▶ [Exercise aim]:
Report how many lines in the entries below hold the word "knee". Your answer is that number alone.

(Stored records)
━━━━
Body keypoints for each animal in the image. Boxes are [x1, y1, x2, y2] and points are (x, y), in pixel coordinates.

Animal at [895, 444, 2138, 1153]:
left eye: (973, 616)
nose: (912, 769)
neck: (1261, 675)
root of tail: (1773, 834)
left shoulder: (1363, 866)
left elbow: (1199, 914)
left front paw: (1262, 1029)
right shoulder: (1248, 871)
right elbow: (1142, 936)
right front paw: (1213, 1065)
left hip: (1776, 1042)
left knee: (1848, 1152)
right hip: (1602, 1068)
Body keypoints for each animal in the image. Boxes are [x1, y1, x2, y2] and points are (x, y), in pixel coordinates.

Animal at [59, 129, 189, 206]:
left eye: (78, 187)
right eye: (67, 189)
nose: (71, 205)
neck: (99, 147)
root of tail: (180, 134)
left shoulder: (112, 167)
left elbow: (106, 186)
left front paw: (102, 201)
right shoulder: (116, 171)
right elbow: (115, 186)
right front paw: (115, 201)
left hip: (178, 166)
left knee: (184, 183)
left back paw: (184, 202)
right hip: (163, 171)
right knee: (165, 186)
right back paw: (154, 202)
━━━━
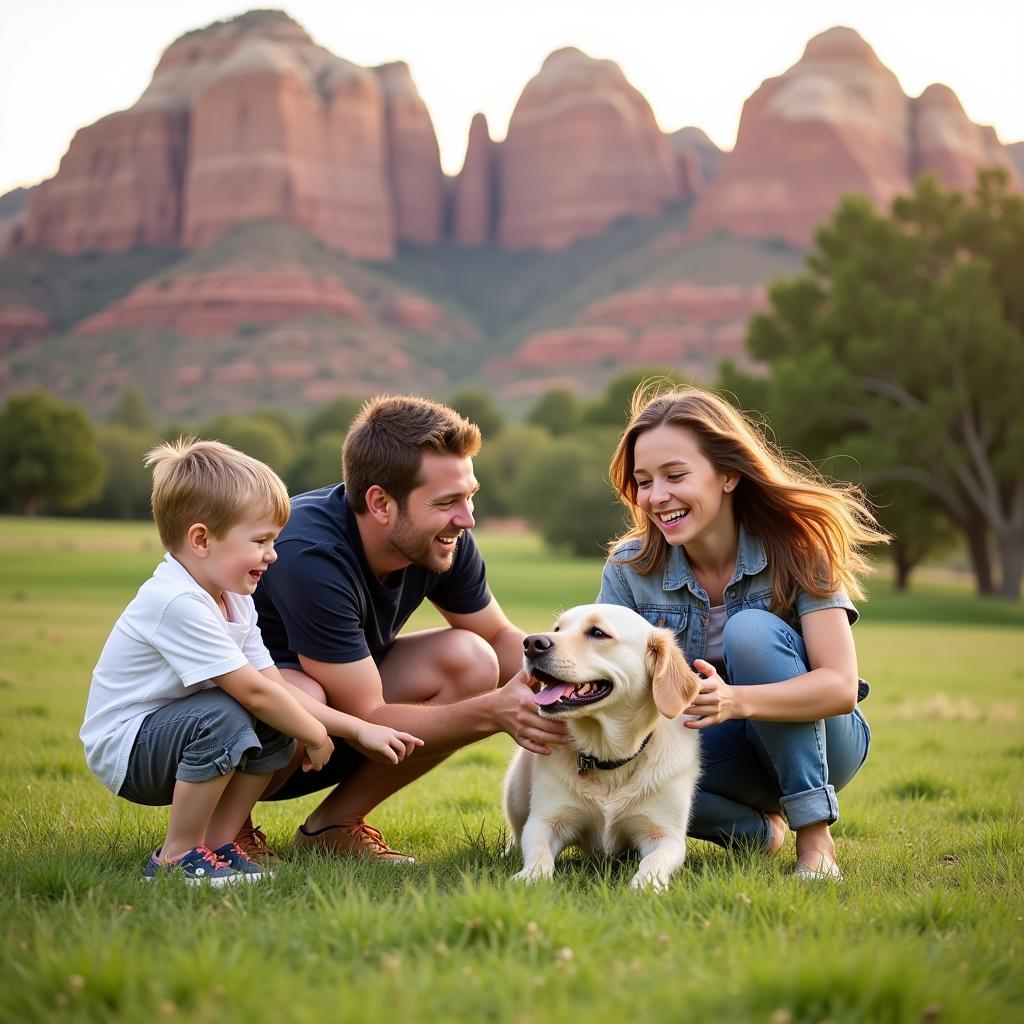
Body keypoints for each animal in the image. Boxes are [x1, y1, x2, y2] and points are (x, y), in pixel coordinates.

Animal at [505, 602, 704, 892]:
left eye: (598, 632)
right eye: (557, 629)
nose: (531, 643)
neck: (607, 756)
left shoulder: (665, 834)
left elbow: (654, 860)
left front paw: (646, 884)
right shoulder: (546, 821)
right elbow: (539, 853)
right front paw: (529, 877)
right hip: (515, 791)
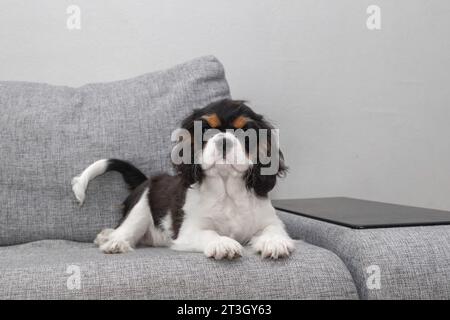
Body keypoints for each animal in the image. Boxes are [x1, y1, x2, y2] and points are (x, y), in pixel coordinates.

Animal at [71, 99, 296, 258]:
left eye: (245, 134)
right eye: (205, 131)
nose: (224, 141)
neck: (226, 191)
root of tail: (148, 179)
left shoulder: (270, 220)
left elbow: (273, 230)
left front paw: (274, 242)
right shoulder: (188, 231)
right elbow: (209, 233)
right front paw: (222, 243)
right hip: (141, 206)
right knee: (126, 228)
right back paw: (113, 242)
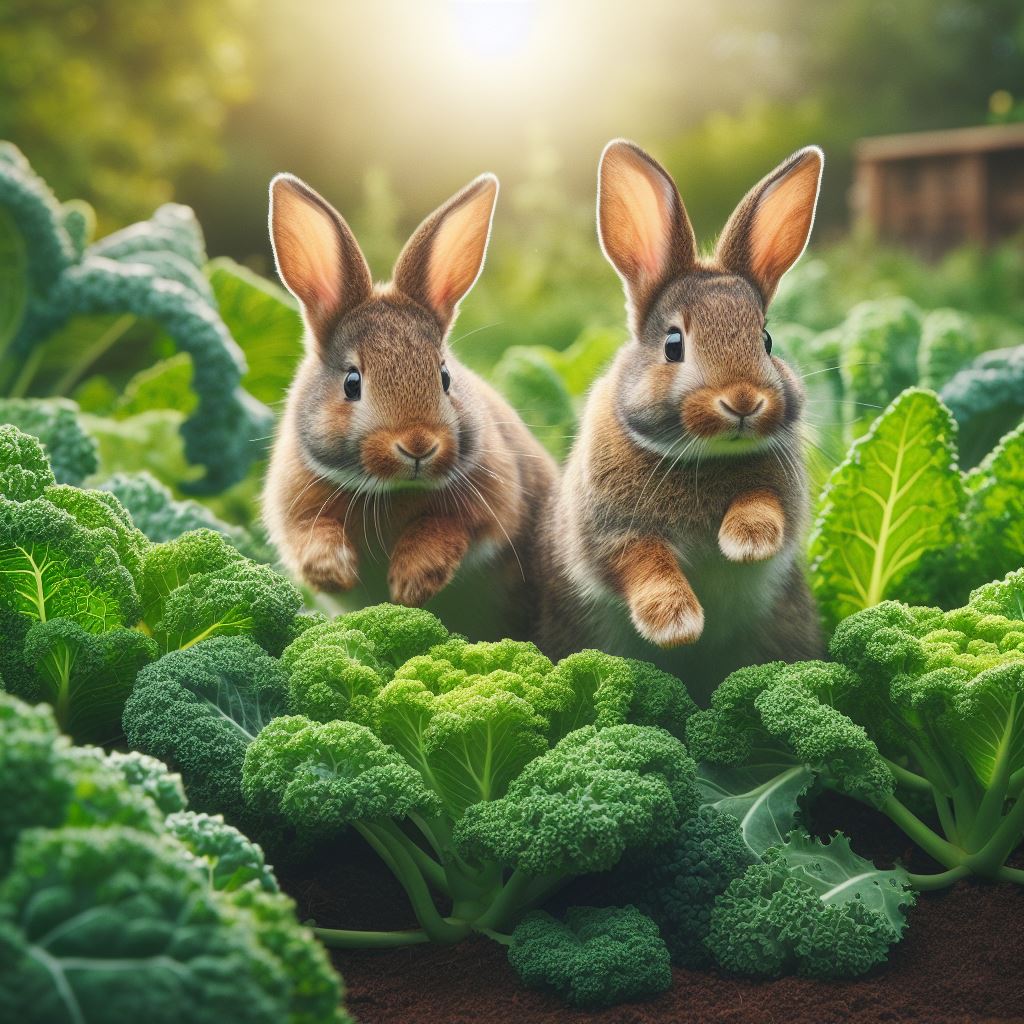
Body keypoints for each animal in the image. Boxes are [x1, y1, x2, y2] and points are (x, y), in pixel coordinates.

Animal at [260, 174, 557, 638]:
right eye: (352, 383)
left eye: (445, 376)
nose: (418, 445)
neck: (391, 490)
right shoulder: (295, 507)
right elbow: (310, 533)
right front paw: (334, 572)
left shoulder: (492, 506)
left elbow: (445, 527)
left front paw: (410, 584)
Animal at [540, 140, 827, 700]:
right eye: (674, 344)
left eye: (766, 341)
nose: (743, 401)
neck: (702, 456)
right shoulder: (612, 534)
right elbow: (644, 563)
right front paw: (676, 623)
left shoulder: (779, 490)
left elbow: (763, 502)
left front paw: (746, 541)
━━━━
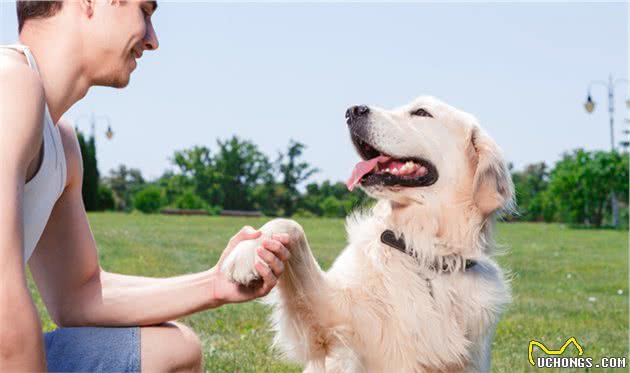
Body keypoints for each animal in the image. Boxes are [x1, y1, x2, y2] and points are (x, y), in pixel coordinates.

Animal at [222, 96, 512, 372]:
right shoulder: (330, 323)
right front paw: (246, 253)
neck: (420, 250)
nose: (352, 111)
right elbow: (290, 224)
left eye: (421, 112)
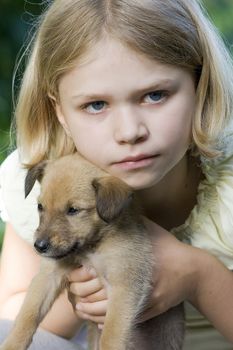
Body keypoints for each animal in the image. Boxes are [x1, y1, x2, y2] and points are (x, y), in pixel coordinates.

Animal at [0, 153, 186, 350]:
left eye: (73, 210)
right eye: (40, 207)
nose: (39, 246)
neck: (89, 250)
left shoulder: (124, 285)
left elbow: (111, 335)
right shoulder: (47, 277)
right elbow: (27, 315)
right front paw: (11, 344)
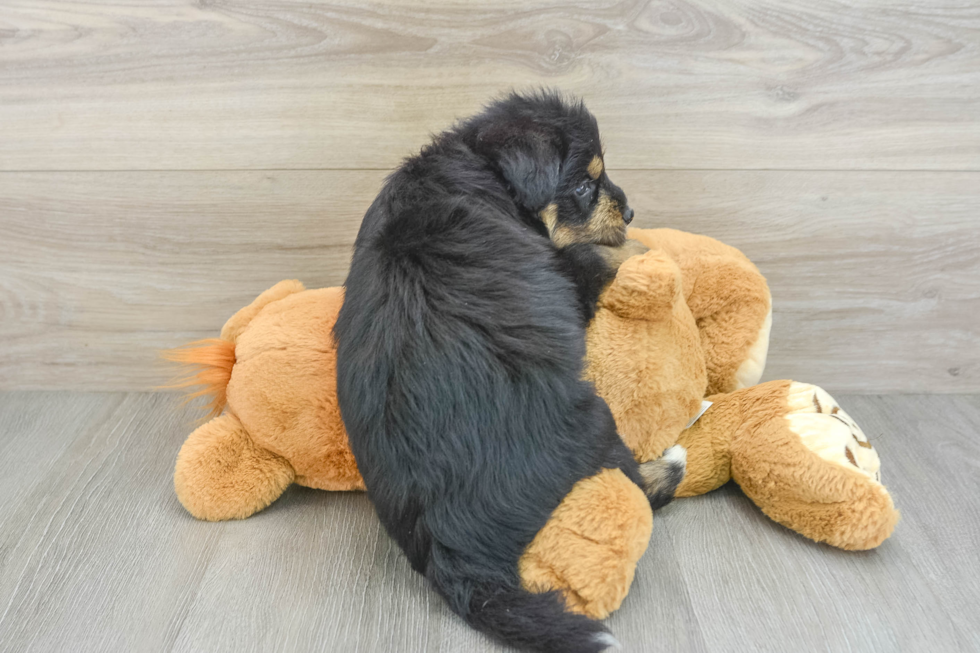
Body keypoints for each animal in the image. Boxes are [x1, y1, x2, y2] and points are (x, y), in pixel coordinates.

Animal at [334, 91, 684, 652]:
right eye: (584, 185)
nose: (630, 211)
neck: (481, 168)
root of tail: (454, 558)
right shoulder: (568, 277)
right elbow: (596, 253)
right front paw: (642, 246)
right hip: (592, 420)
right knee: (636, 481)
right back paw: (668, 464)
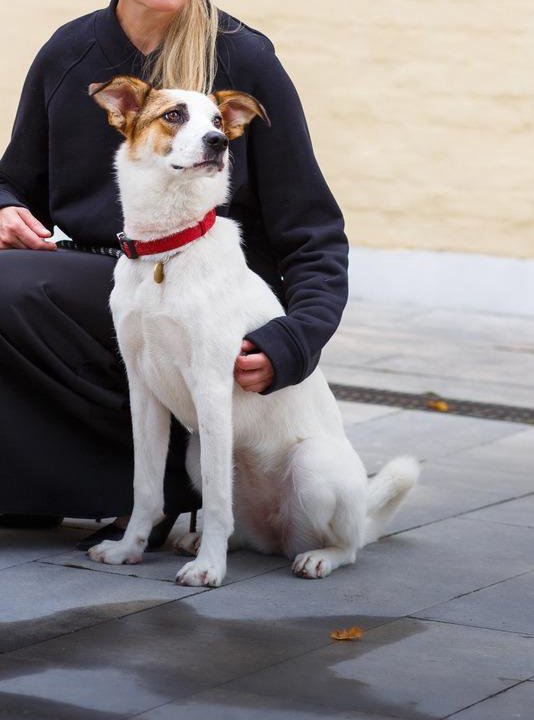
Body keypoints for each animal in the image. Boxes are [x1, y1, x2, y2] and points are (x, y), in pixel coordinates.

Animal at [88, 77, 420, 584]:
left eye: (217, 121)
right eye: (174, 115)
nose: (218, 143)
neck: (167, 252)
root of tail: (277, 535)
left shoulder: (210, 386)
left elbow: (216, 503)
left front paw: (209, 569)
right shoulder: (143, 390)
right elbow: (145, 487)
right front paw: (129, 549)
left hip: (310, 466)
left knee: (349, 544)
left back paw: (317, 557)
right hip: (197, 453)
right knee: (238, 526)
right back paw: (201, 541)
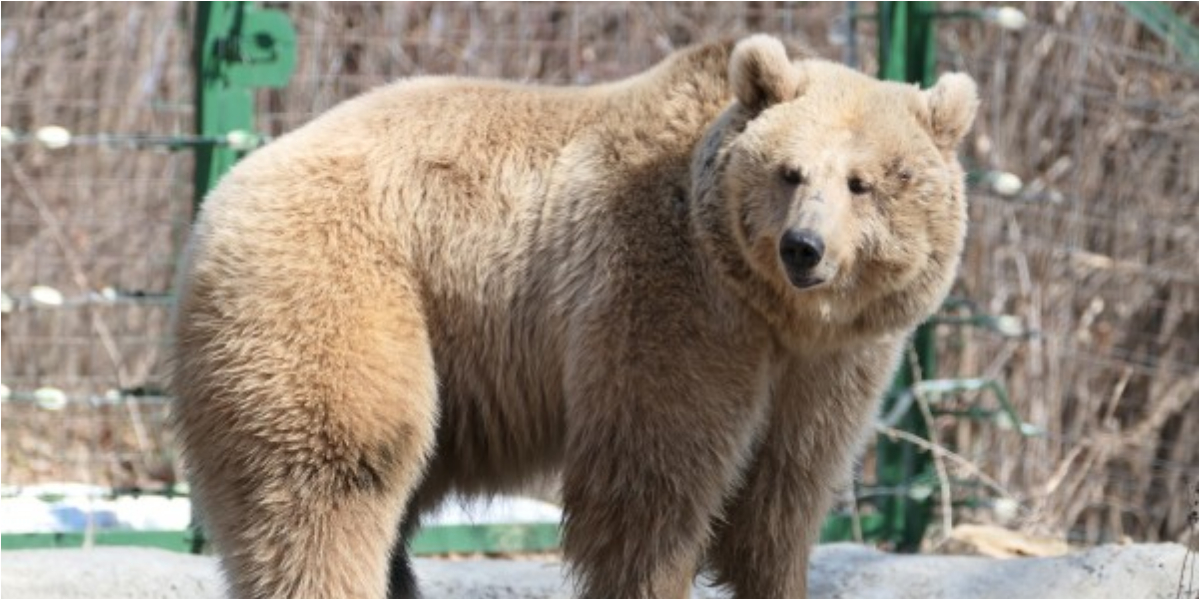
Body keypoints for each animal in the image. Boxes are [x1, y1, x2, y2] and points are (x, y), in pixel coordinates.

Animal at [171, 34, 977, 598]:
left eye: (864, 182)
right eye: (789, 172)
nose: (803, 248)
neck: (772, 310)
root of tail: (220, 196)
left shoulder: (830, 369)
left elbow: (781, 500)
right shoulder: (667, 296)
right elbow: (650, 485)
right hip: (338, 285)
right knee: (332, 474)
━━━━
▶ [Task response]:
8